James Madison Papers

To James Madison from Mason Locke Weems, 1 January 1814

From Mason Locke Weems

Jany. 1. 1814

Very Honord Sir

I once had the honor to hear your Excellency express much surprise that “Leonidas” had never been reprinted in this country. If your Excellency coud favor me with a manuscript expression of this sentiment, as a motto to a Subscription paper, I wd instantly set about reprinting that Divine poem which bids so fair to revive among us the Old Spartan Love of Liberty & Country.1 I feel happy in the thought that in asking this favor I am throwing no obstacle in the way of your Ruling Passion—the Public good.

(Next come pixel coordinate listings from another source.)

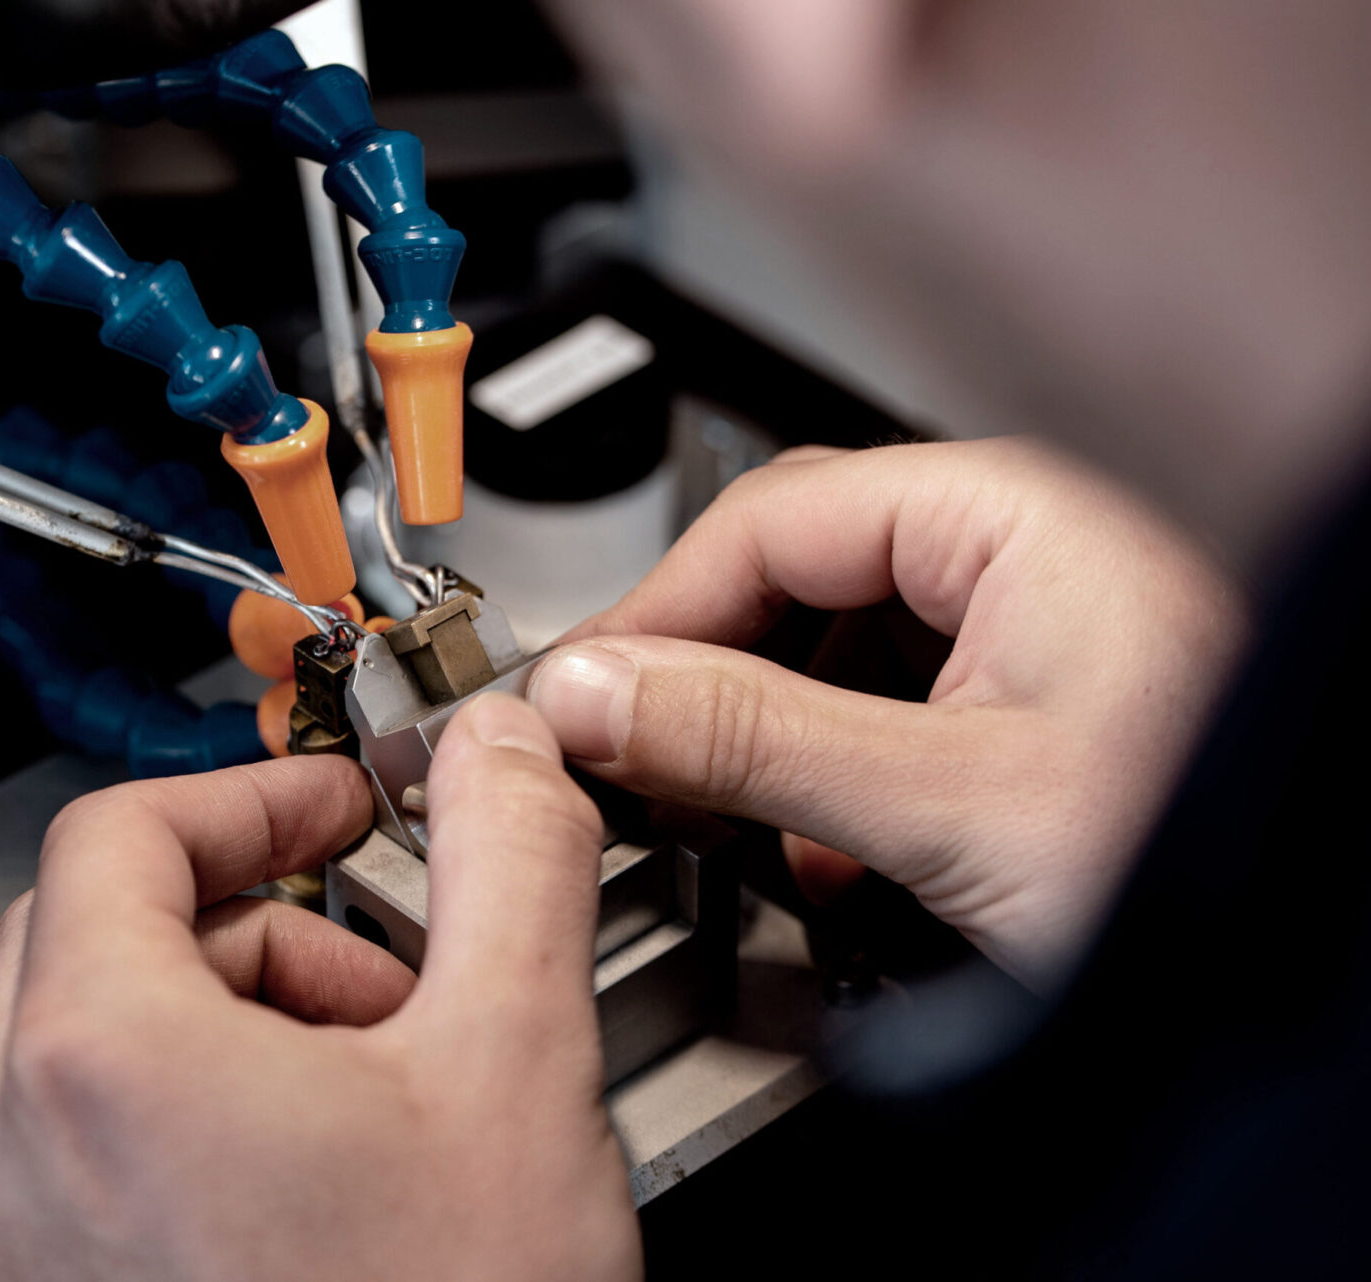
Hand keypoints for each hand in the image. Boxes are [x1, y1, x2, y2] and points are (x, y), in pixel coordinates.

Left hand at [0, 694, 640, 1280]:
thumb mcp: (514, 1069)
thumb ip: (511, 864)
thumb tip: (501, 756)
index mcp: (102, 1061)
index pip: (125, 835)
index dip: (251, 802)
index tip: (332, 820)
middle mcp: (9, 1160)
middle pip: (95, 937)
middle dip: (251, 931)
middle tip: (376, 983)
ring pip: (70, 1055)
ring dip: (206, 1032)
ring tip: (342, 1102)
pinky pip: (54, 1168)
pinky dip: (158, 1132)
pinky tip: (288, 1198)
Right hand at [528, 439, 1243, 986]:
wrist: (1324, 951)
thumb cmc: (1214, 850)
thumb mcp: (945, 802)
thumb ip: (750, 740)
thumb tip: (592, 694)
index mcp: (1010, 512)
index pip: (765, 521)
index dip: (652, 611)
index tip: (576, 695)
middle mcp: (1018, 548)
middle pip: (792, 575)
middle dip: (707, 674)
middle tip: (627, 751)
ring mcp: (1027, 625)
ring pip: (833, 647)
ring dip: (766, 736)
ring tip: (733, 815)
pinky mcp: (1030, 703)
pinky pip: (887, 706)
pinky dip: (832, 777)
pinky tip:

If your Excellency coud drop me a line, at Balto. by the 6 or 7th Inst. you wd add another to the many favors already conferrd on me. Wishing your Excellency a happy new year & that you may see thirty more at least and each happier than the past, I beg leave to subscribe myself your Excellency’s Sincere Friend.

M. L. Weems

RC (DLC). Docketed by JM.

1Richard Glover’s epic poem Leonidas, first published in 1737, was reprinted in Baltimore from the sixth London edition in March 1814. The poem recounts the story of the Spartan king Leonidas’s attempt to defend Greece against a Persian invasion at the Battle of Thermopylae, in which he and all his compatriots were killed (ii, Preface i-vi, Shaw and Shoemaker description begins R. R. Shaw and R. H. Shoemaker, comps., American Bibliography: A Preliminary Checklist for 1801–1819 (22 vols.; New York, 1958–66). description ends 31590; Baltimore Patriot & Evening Advertiser, 1 Mar. 1814).